DATA RECORDS:
****************************************
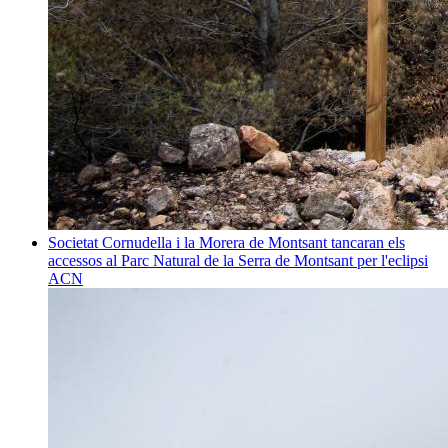
Societat
Cornudella i la Morera de Montsant tancaran els
accessos al Parc Natural de la Serra de Montsant per l'eclipsi
ACN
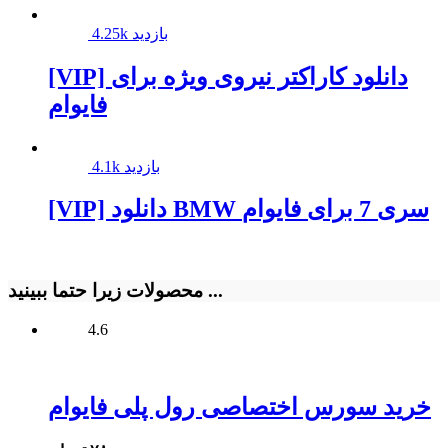
4.25k بازدید
[VIP] دانلود کاراکتر نیروی ویژه برای
فایوام
4.1k بازدید
[VIP] دانلود BMW سری 7 برای فایوام
محصولات زیرا حتما ببینید ...
4.6
خرید سورس اختصاصی رول پلی فایوام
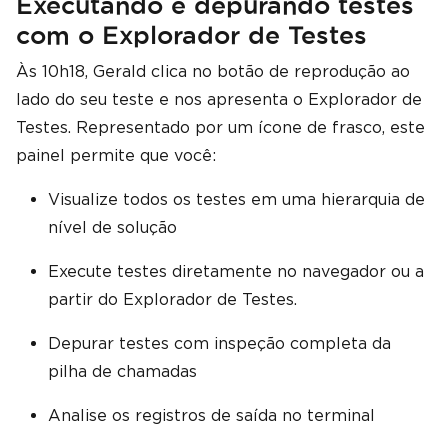
Executando e depurando testes
com o Explorador de Testes
Às 10h18, Gerald clica no botão de reprodução ao
lado do seu teste e nos apresenta o Explorador de
Testes. Representado por um ícone de frasco, este
painel permite que você:
Visualize todos os testes em uma hierarquia de
nível de solução
Execute testes diretamente no navegador ou a
partir do Explorador de Testes.
Depurar testes com inspeção completa da
pilha de chamadas
Analise os registros de saída no terminal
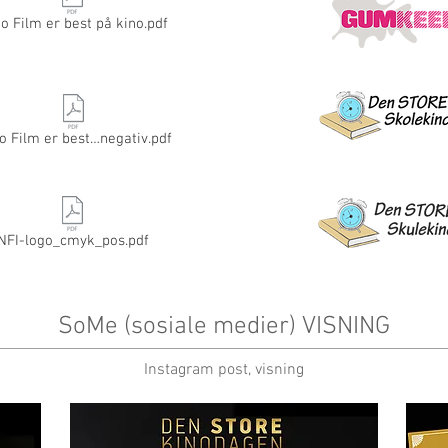
o Film er best på kino.pdf
o Film er best…negativ.pdf
NFI-logo_cmyk_pos.pdf
SoMe (sosiale medier) VISNING
Instagram post, visning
****************************************
WRITTEN TASK: Reproduce the text of all the entries above, line for line and unchanged. Leave the pictures out of your copy.

SOLUTION TO THIS PROBLEM:
Societat
Cornudella i la Morera de Montsant tancaran els
accessos al Parc Natural de la Serra de Montsant per l'eclipsi
ACN
4.25k بازدید
[VIP] دانلود کاراکتر نیروی ویژه برای
فایوام
4.1k بازدید
[VIP] دانلود BMW سری 7 برای فایوام
محصولات زیرا حتما ببینید ...
4.6
خرید سورس اختصاصی رول پلی فایوام
Executando e depurando testes
com o Explorador de Testes
Às 10h18, Gerald clica no botão de reprodução ao
lado do seu teste e nos apresenta o Explorador de
Testes. Representado por um ícone de frasco, este
painel permite que você:
Visualize todos os testes em uma hierarquia de
nível de solução
Execute testes diretamente no navegador ou a
partir do Explorador de Testes.
Depurar testes com inspeção completa da
pilha de chamadas
Analise os registros de saída no terminal
o Film er best på kino.pdf
o Film er best…negativ.pdf
NFI-logo_cmyk_pos.pdf
SoMe (sosiale medier) VISNING
Instagram post, visning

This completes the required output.